|Garrison Keillor (Associated Press photo)|
"The overall form of the show, an olio of songs, stories, skits and ads for invented products—invented because public radio carried no commercials—was inspired by Keillor’s reporting, for a 1974 New Yorker piece, on the last broadcast of 'The Grand Ole Opry' from Nashville's Ryman Auditorium, built in 1892, before its move to plush new digs at Opryland," Robert Lloyd reports for the Los Angeles Times. Keillor wrote, "You listen to the Opry and pretty soon you have a place in mind … and eventually you have got to go and be there too. Closing my eyes, I could see the stage just as clearly as when I was a kid lying in front of our giant Zenith console."

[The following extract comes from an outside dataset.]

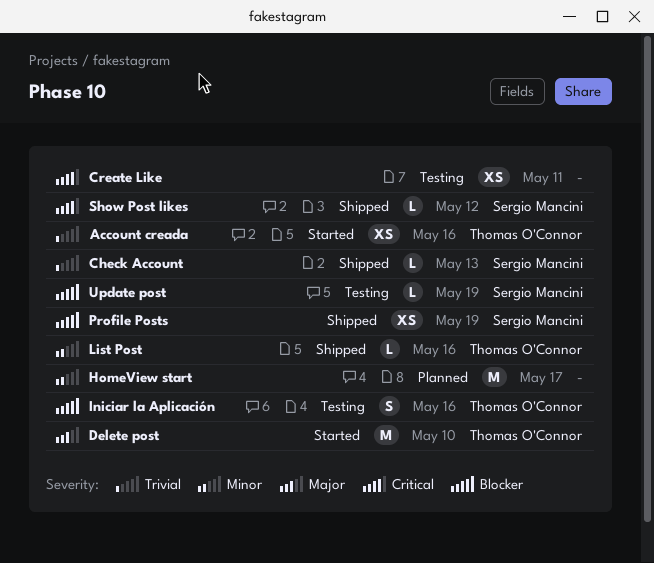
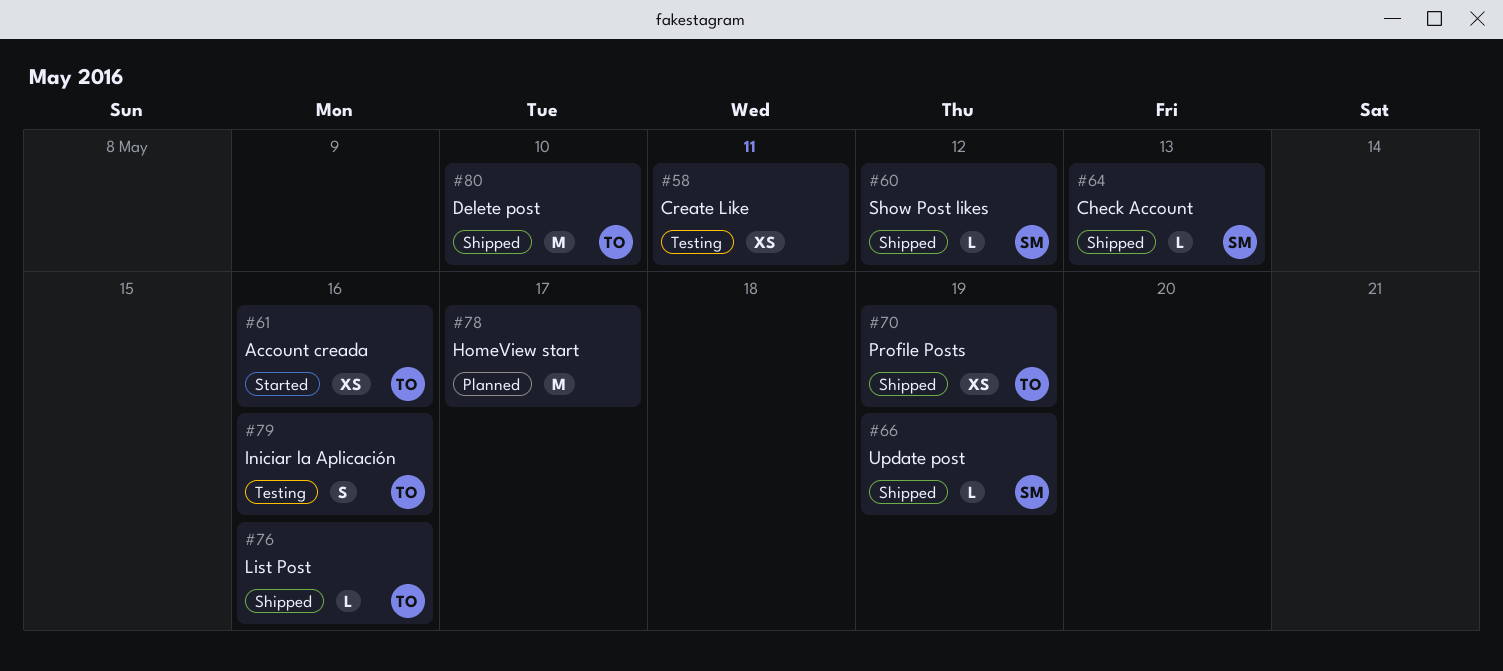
Delete post, status: Started -> Shipped
Profile Posts, owner: Sergio Mancini -> Thomas O'Connor
Update post, status: Testing -> Shipped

"Populated with characters not from Keillor's own small-town youth but from the world of his parents, their siblings and their friends, Lake Wobegon—the fictional subject of Keillor’s weekly monologue—is on the face of it old-fashioned: a needlepoint sampler created in the year of 'Chinatown,' 'The Texas Chainsaw Massacre,' Kraftwerk's 'Autobahn,' and the Ramones' first public appearance," Lloyd writes.
The show "has been a sort of ark between the old world and the new, the analog and the digital," Lloyd writes. "It kept audio comedy alive into an age of video – I bow down here to the flexible brilliance of company members Sue Scott and Tom Russell and to the sound-effects artistry of Fred Newman and Tom Keith, given a pride of place unmatched elsewhere."
It's probably not the last fans will hear of the 73-year-old Keillor. In 2013 he published a book of poetry, O, What a Luxury, and in 2012 a work of fiction, Guy Noir and the Straight Skinny. He has also been writing about the political landscape, most recently for The Washington Post.